[start Supplied material]

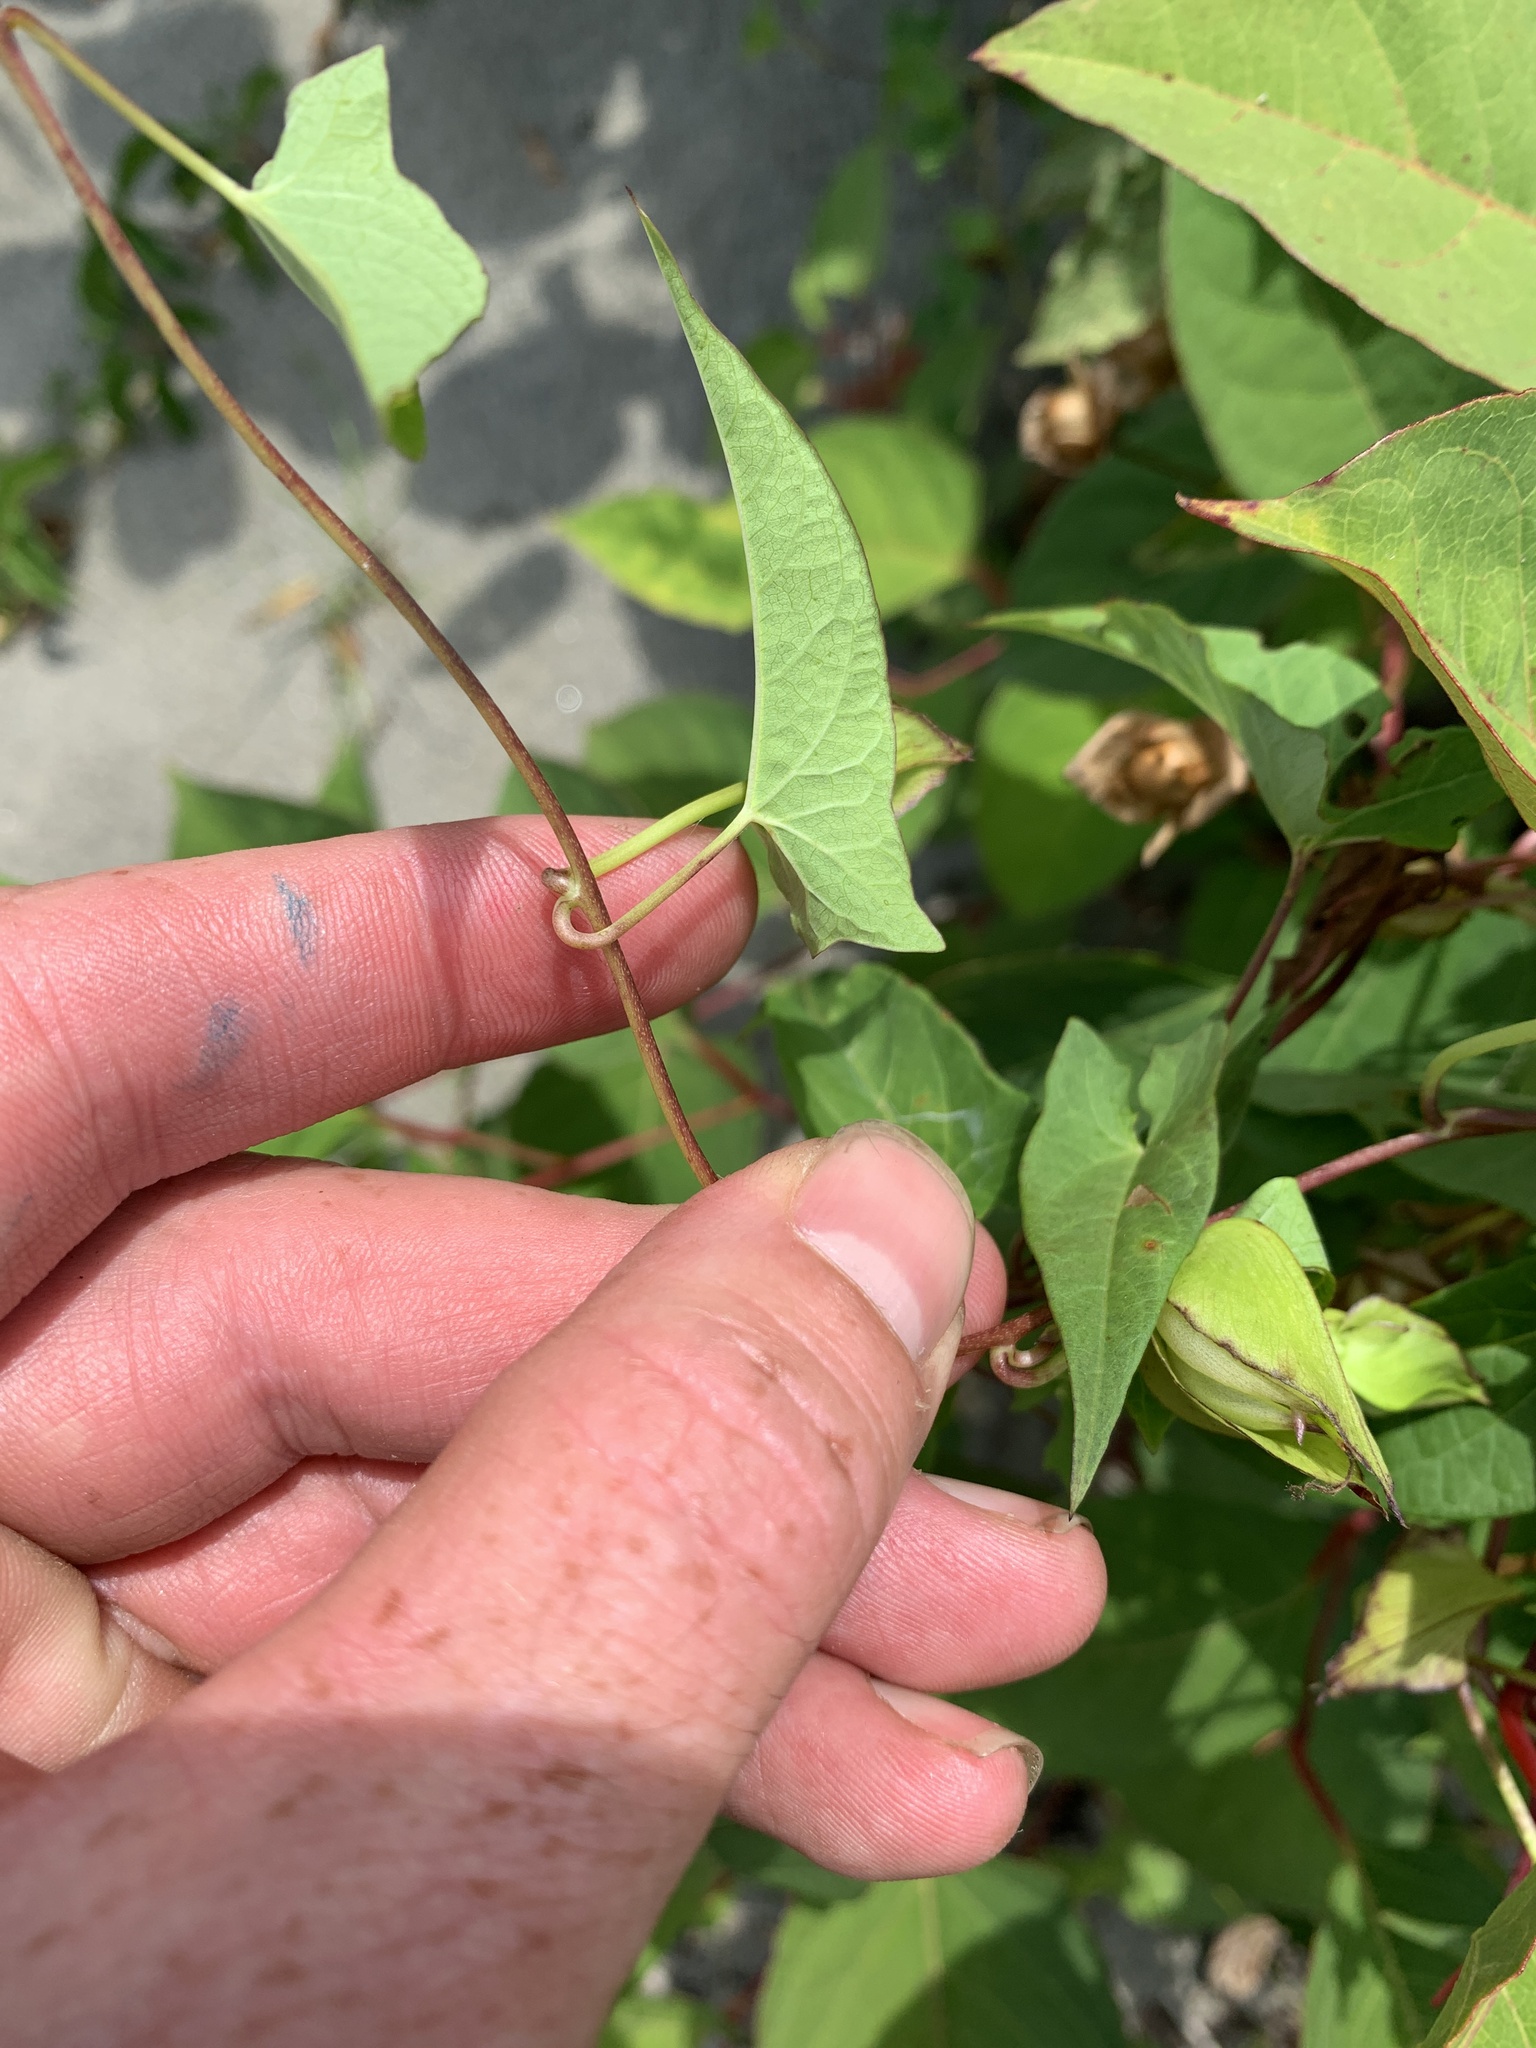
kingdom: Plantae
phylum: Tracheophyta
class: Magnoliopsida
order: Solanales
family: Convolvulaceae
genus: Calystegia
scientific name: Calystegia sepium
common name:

[end Supplied material]

Reproduce all of the lines above verbatim, omitting the pictures from your answer.

_Result of the exercise_
kingdom: Plantae
phylum: Tracheophyta
class: Magnoliopsida
order: Solanales
family: Convolvulaceae
genus: Calystegia
scientific name: Calystegia sepium
common name:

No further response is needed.